Sebastian Kurz hatte lang den Ruf des talentierten Machtpolitikers mit Gespür für Erzählungen und Themen. Seit er und seine Vertrauten von den Korruptionsjägern angezählt sind, tut er sich schwer, aus der Defensive zu kommen.
Wenn man mit Kanzler Sebastian Kurz im Lift fährt, zupft er am Hemd, zieht das Sakko zurecht, streicht über die Haare. Er mag Unordnung nicht. Nicht an sich selbst, nicht in der ÖVP, nicht in der Regierung. Darum hat er gern Pläne in der Schublade: für die Machtübernahme der Partei. Für die Themensetzung plus PR-Strategie und Zeitraster. In letzter Zeit werden seine Pläne aber von Pandemie, Staatsanwaltschaft und Koalitionspartner durchkreuzt. Kurz' Image hat Risse bekommen. Und plötzlich geht die Strategie nicht mehr so auf.
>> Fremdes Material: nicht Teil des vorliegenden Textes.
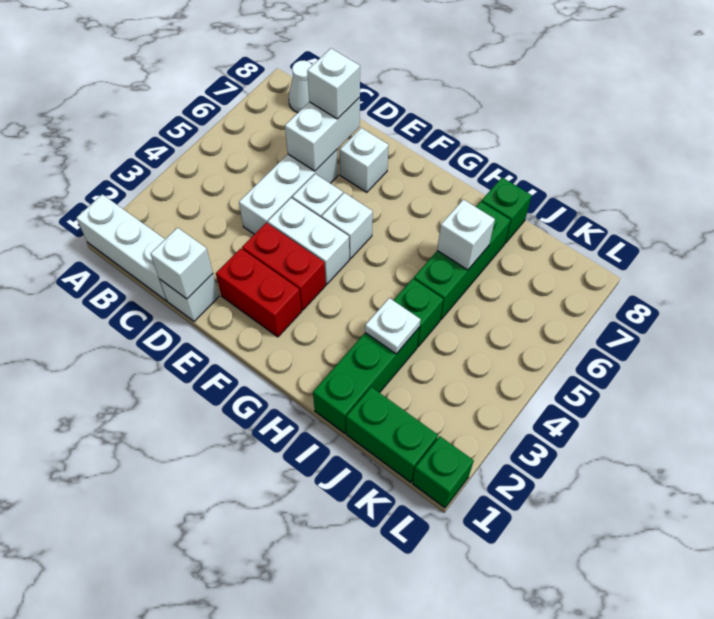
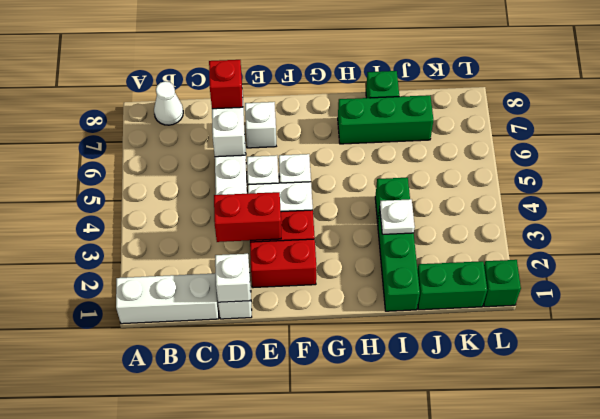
none -> red brick D3:E3 level 2
white brick D7 level 3 -> red brick D7 level 3
green brick I5:I7 level 1 -> green brick H7:J7 level 1
white brick I6 level 2 -> none

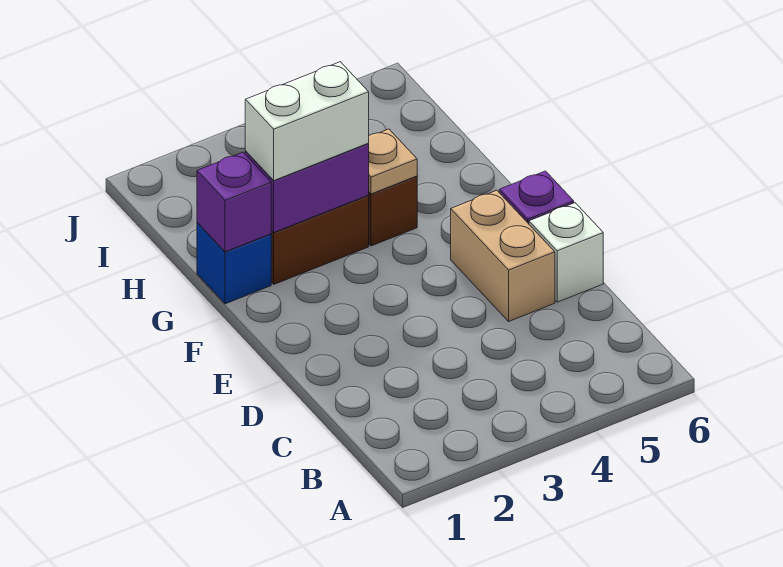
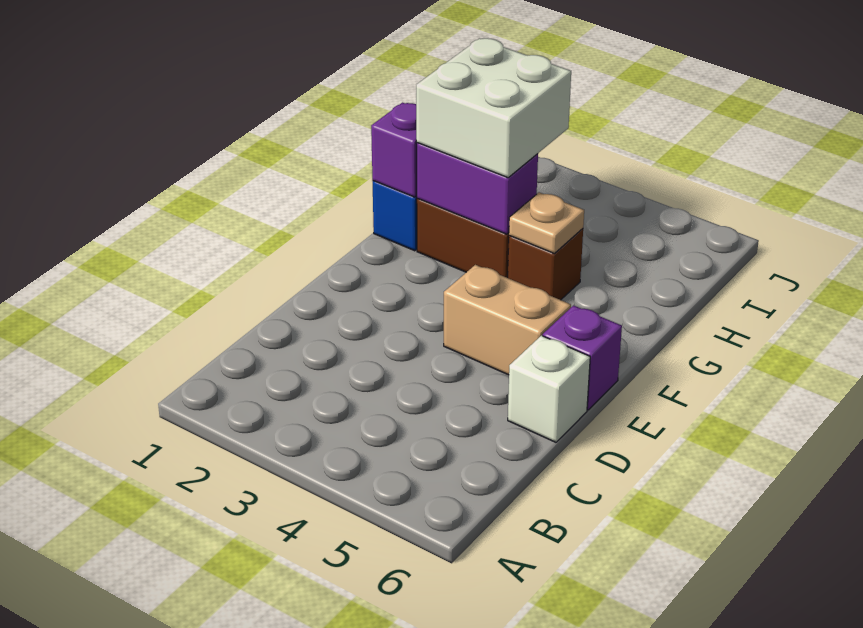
tan brick D5:E5 level 1 -> tan brick E4:E5 level 1
white brick G2:G3 level 3 -> white brick G2:H3 level 3

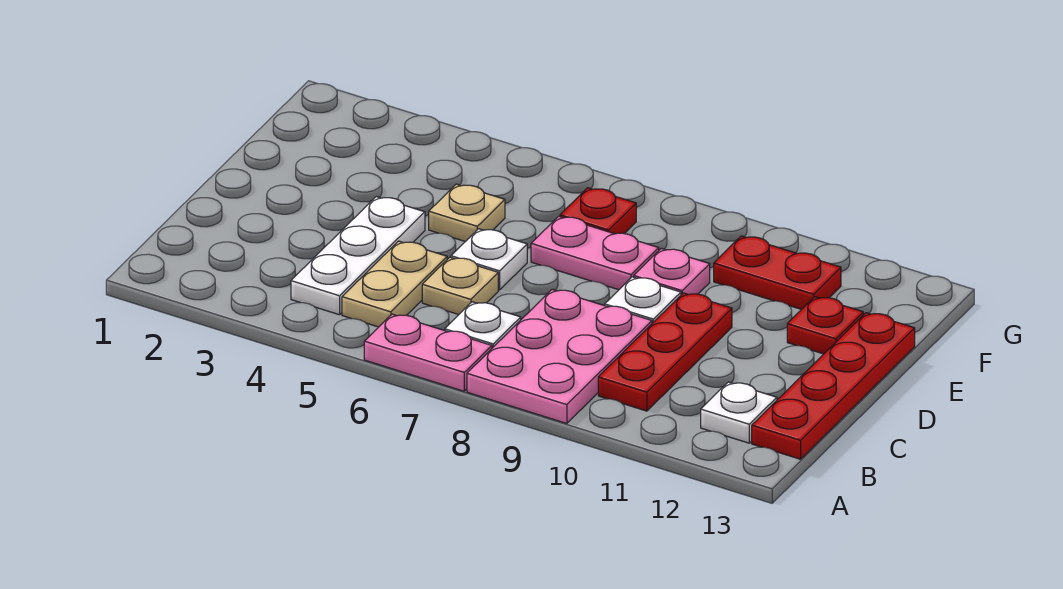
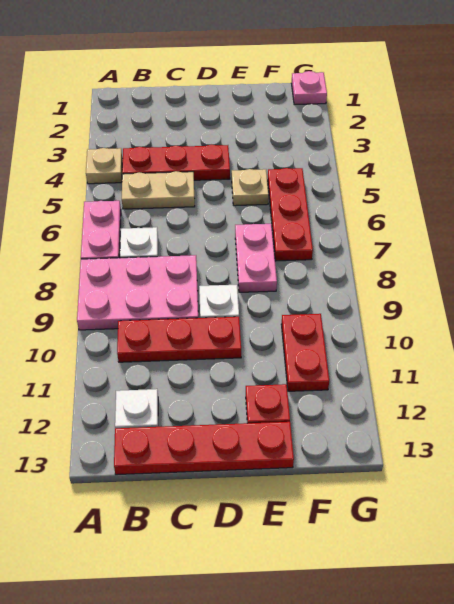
white plate B4:D4 level 1 -> red plate B4:D4 level 1
tan plate C6 level 1 -> tan plate A4 level 1
white plate D6 level 1 -> none
pink plate E9 level 1 -> pink plate G1 level 1
red plate F7 level 1 -> red plate F5:F7 level 1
„Wenn alles gut ist, ist es einfach, gut zu sein“, sagt ein Parteistratege zur „Presse“. Und das war es damals im Frühjahr 2017, als Kurz den Ex-ÖVP-Chef Reinhold Mitterlehner absägte. Auch wenn Letzterer gern die Dolchstoßlegende pflegt, die Wahrheit ist auch: Mitterlehner war in der ÖVP alles andere als nur beliebt. Viele wünschten sich ein weniger verstaubtes Image. Eine Verjüngung. Einen Machtpolitiker, der intern wie extern begeistern konnte. Das verkörperte Sebastian Kurz, hinter dem sich die ÖVP schließlich loyal versammelte.